Improved Services and Process Simplifications
The ACA has changed Medicaid beyond expanding coverage. The changes below, which took effect in expansion and nonexpansion states, could have a profound effect, especially during the current recession:
- Enrollment simplification. Before the ACA, the Medicaid application and renewal processes were left largely to states. To promote coverage and reduce churn, the ACA required simplification and coordination with other coverage programs. Eliminating these requirements could bring back processes that depressed enrollment, including more frequent renewals, long applications and paper-driven verification, and requirements for beneficiaries to submit monthly income reports.

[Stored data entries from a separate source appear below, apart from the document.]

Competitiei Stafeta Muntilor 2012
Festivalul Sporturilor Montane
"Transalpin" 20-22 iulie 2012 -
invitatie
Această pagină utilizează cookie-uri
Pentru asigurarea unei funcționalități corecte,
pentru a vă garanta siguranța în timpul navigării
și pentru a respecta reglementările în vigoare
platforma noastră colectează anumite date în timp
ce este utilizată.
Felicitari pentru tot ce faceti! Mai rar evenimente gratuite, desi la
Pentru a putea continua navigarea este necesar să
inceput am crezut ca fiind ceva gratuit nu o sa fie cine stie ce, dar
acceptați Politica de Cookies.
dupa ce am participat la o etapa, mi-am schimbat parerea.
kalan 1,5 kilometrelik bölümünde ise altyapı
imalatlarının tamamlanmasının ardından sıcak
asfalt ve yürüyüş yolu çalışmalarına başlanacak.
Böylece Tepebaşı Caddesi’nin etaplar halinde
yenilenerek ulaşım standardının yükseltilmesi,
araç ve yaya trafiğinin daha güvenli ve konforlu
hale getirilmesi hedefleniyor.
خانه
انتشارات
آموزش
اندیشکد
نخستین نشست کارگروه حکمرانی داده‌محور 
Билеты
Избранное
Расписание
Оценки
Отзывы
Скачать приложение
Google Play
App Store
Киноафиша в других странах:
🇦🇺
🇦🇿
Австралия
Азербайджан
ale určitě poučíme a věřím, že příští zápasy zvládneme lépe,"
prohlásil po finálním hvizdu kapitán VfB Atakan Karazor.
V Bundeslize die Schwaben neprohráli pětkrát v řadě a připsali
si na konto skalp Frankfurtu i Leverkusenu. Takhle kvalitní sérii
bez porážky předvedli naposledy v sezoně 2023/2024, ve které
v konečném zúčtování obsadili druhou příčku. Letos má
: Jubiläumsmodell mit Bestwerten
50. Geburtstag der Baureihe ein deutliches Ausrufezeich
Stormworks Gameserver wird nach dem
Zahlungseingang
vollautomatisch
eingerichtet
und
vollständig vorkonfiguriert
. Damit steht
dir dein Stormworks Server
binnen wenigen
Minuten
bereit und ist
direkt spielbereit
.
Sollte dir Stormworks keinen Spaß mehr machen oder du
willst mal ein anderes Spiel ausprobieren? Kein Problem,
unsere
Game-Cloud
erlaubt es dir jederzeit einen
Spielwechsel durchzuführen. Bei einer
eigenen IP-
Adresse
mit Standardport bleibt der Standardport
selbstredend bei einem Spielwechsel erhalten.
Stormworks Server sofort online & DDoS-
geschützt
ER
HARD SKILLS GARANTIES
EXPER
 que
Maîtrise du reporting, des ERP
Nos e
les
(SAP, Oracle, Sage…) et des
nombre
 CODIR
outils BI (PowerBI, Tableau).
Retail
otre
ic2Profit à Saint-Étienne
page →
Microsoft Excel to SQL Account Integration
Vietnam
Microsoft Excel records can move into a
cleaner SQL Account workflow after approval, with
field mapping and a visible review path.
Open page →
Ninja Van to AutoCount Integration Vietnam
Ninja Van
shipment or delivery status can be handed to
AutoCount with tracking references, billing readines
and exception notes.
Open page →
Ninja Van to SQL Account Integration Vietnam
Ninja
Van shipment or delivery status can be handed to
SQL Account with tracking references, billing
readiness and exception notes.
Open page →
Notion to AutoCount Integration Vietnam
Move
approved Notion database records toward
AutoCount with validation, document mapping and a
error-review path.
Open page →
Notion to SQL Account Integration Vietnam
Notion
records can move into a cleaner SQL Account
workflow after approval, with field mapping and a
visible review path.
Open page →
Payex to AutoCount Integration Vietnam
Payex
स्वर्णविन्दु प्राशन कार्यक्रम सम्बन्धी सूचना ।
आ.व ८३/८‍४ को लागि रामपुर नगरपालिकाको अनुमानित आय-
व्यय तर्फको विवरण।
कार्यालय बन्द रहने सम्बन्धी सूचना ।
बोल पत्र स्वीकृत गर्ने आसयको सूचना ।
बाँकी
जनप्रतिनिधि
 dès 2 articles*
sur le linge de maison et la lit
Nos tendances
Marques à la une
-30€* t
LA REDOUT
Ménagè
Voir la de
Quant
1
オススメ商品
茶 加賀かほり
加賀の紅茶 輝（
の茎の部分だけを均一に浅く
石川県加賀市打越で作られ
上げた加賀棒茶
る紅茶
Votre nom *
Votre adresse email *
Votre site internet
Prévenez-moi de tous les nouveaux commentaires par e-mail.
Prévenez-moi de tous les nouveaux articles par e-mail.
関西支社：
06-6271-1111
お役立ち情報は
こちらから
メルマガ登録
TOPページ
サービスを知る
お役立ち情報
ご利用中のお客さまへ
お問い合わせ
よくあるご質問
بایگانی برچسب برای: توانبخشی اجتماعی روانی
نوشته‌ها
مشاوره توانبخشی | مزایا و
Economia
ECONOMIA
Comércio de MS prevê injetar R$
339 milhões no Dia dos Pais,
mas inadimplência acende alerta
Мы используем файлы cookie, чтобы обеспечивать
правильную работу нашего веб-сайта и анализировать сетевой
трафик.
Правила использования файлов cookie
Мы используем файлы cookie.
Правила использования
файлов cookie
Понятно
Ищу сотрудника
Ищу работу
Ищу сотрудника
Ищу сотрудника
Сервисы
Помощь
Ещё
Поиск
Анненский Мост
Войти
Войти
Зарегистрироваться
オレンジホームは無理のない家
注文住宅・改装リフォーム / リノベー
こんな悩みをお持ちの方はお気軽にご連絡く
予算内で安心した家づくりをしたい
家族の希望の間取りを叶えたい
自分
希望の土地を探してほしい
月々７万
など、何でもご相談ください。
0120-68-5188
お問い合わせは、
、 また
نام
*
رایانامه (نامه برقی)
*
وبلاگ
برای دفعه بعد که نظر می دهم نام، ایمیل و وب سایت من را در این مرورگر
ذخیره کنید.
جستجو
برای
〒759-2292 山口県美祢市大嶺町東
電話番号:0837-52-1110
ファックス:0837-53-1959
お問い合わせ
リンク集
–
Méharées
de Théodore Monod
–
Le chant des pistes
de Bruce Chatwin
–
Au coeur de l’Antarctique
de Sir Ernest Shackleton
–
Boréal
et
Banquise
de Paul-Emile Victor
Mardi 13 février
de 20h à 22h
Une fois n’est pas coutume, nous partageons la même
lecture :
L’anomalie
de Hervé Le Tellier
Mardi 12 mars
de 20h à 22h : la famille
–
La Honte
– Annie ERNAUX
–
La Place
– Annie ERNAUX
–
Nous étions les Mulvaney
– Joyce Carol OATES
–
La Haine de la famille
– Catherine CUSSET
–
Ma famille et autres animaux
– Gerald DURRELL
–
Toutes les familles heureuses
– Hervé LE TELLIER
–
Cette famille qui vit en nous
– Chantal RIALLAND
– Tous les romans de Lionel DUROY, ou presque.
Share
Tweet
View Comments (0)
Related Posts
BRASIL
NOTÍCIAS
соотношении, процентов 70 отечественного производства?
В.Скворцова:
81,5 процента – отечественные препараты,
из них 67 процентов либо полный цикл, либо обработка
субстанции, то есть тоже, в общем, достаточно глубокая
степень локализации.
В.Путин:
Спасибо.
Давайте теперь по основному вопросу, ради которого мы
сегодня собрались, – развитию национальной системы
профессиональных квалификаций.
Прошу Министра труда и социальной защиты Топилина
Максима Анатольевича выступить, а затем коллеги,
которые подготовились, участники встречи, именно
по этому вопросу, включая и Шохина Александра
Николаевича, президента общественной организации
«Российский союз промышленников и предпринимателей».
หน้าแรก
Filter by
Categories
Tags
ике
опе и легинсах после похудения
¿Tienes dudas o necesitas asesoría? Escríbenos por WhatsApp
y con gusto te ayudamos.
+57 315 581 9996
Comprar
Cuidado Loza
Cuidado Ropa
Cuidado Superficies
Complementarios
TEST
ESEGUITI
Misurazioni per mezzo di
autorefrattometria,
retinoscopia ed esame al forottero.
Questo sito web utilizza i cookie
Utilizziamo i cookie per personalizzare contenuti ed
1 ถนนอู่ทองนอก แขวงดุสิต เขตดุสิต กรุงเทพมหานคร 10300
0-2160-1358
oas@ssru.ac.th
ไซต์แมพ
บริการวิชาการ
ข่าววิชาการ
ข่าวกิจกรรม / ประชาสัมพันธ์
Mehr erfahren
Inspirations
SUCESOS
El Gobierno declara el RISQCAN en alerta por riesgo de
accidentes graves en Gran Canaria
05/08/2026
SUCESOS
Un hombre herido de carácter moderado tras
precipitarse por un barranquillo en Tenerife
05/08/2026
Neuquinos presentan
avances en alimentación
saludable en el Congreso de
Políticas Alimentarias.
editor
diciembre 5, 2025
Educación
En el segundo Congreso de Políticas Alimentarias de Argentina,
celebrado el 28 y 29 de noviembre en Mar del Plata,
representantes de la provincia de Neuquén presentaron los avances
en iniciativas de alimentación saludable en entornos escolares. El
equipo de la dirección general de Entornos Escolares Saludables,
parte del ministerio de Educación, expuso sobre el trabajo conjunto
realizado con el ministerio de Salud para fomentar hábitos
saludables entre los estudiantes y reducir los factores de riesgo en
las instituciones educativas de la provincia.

- Simplified eligibility calculations. The ACA introduced a new method for calculating Medicaid eligibility for all populations other than the elderly and disabled. It replaced a net income methodology with a calculation based on modified adjusted gross income (MAGI) and prohibited consideration of assets. While this greatly simplified the process for states and families, the conversion to MAGI required a recalculation of eligibility levels in every state and an overhaul of states’ technology systems. If the ACA is voided, states would need to undo the changes and reinstate the old rules, which would be costly and time-consuming. It is unclear if the enhanced federal match that supported the overhaul would be available to rebuild the systems.
- Home and community-based services. The ACA created new eligibility pathways for providing home and community-based services for people who need long-term services and supports. It also provided a higher federal match for states to promote access to these services in lieu of nursing home care.
- Care management for high-needs enrollees. Under a “health homes” provision, the ACA increased the federal share for care management provided to Medicaid enrollees with chronic conditions. As of April, 20 states had approval for 35 health home models.
- Extending drug rebate. The ACA extended the Medicaid drug rebate to Medicaid managed care organizations; without it, drug costs for managed care beneficiaries will grow significantly. States might respond by excluding pharmacy from managed care, but that would make care management more challenging.
Destabilizing Markets and Shifting Costs Back to States
The expansion population accounts for about 20 percent of the Medicaid population nationwide. If the ACA ends, many of the health plans serving Medicaid will experience significant destabilization, with delivery system consequences for the nonexpansion population. In addition, some ACA provisions bolstered Medicare and private insurance coverage. Eliminating them could shift costs onto Medicaid. For example, the ACA prohibits annual and lifetime limits for most commercial plans. If those limits are reestablished, people might turn to Medicaid for supplemental coverage — for example, for children with costly medical needs.
A decision striking down the Affordable Care Act could erase 10 years of structural improvements in Medicaid and impose new costs on states. The federal government could work with states to address some of the damage, but without statutory authority, the administration’s hands will be tied in many areas. Most notably, without statutory authority, the only avenue for maintaining the Medicaid expansion is through a federal waiver, but that would not be sufficient to restore the 90 percent federal matching rate under the ACA. Congress could avert the damage, but given the partisan divide, legislation will prove challenging. However, with strong public support for the ACA, if the Supreme Court does strike down the law, Congress will face intense pressure to act.